Table 2. Growth in number of followers

In fact, another observation that we could make is that users tend to remain in the same linguistic category. In this sense, users categorized as “Famous” have an exponential growth in the number of followers; this is a logic consequence since, as more followers spread their tweets, it is easier to gain new followers. For example, the account to @BarackObama in a period of two months had 1,417,820 new followers and tweets with at least 400 RTs. And although some users stopped following him, the number of new followers was bigger than the number of users who stopped following him.

6 Conclusions and Future Work

As results of our work we concluded that it was not easy to determine the factors that allow a Twitter user to get more followers. Firstly, we could observe that users tend to keep steady, and it is not very frequent that a user changes of linguistic category. However, we could demonstrate that there exist means through which a user wishing to get more followers, can get it.

The use of several tools, such as HTs, mentions, and included resources, shown to be a good way of getting more users interested in one’s timeline. The length of the HT is another factor that has an influence. As shorter and simpler HTs are used, higher is their probability of success. Another factor to be taken into account is to get users of the “Outstanding” of “Famous” linguistic categories to get interested in one’s tweets. If one of these users gets interested enough in what we tweet, he can retweet, and then our probabilities of success are higher. Finally, diversifying the subjects of discussion helps a lot also to get more followers.

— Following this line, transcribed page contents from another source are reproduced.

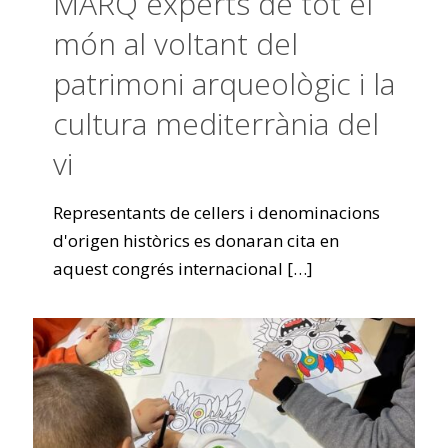
MARQ experts de tot el
món al voltant del
patrimoni arqueològic i la
cultura mediterrània del
vi
Representants de cellers i denominacions
d'origen històrics es donaran cita en
aquest congrés internacional
[…]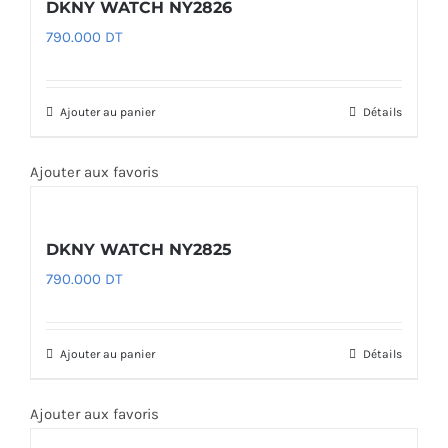
DKNY WATCH NY2826
790.000
DT
Ajouter au panier
Détails
Ajouter aux favoris
DKNY WATCH NY2825
790.000
DT
Ajouter au panier
Détails
Ajouter aux favoris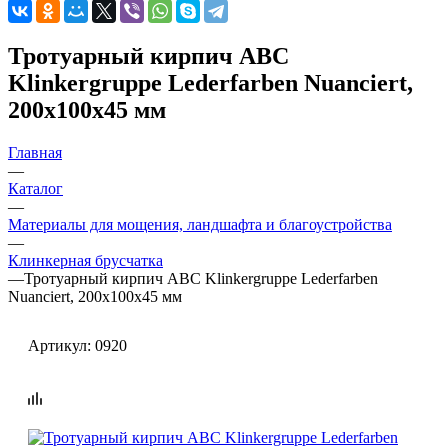
Тротуарный кирпич ABC
Klinkergruppe Lederfarben Nuanciert,
200х100х45 мм
Главная
—
Каталог
—
Материалы для мощения, ландшафта и благоустройства
—
Клинкерная брусчатка
—
Тротуарный кирпич ABC Klinkergruppe Lederfarben
Nuanciert, 200х100х45 мм
Артикул:
0920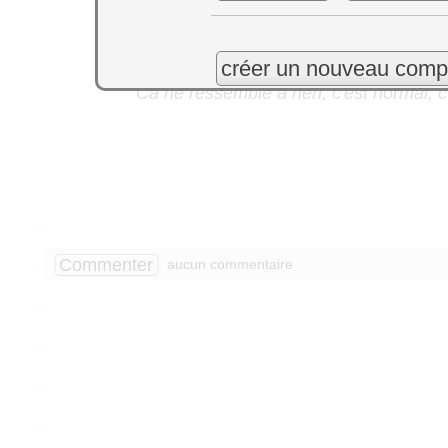
créer un nouveau comp
Ca ne ressemble à rien, c'est normal, c
Commenter
aucun commentaire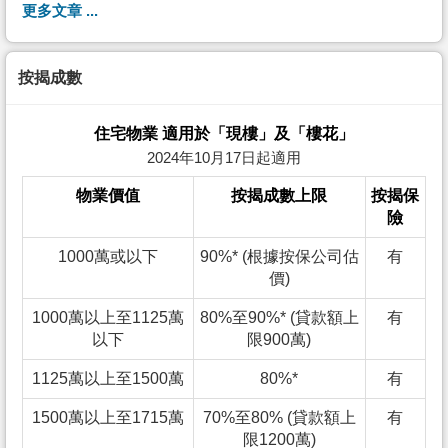
更多文章 ...
按揭成數
住宅物業 適用於「現樓」及「樓花」
2024年10月17日起適用
物業價值
按揭成數上限
按揭保
險
1000萬或以下
90%* (根據按保公司估
有
價)
1000萬以上至1125萬
80%至90%* (貸款額上
有
以下
限900萬)
1125萬以上至1500萬
80%*
有
1500萬以上至1715萬
70%至80% (貸款額上
有
限1200萬)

The proposed strategies can be used on any type of account, not mattering if it is personal or corporative. Our research proposes guidelines to continue with the study of the influence of the users and criteria of growth.

The review field of study provides an opportunity for future research. We considered to focus in analyzing exclusive the behavior of “Outstanding 3” and “Famous” users and thus define new metrics and could be implemented in a model to describe the behavior of influencers.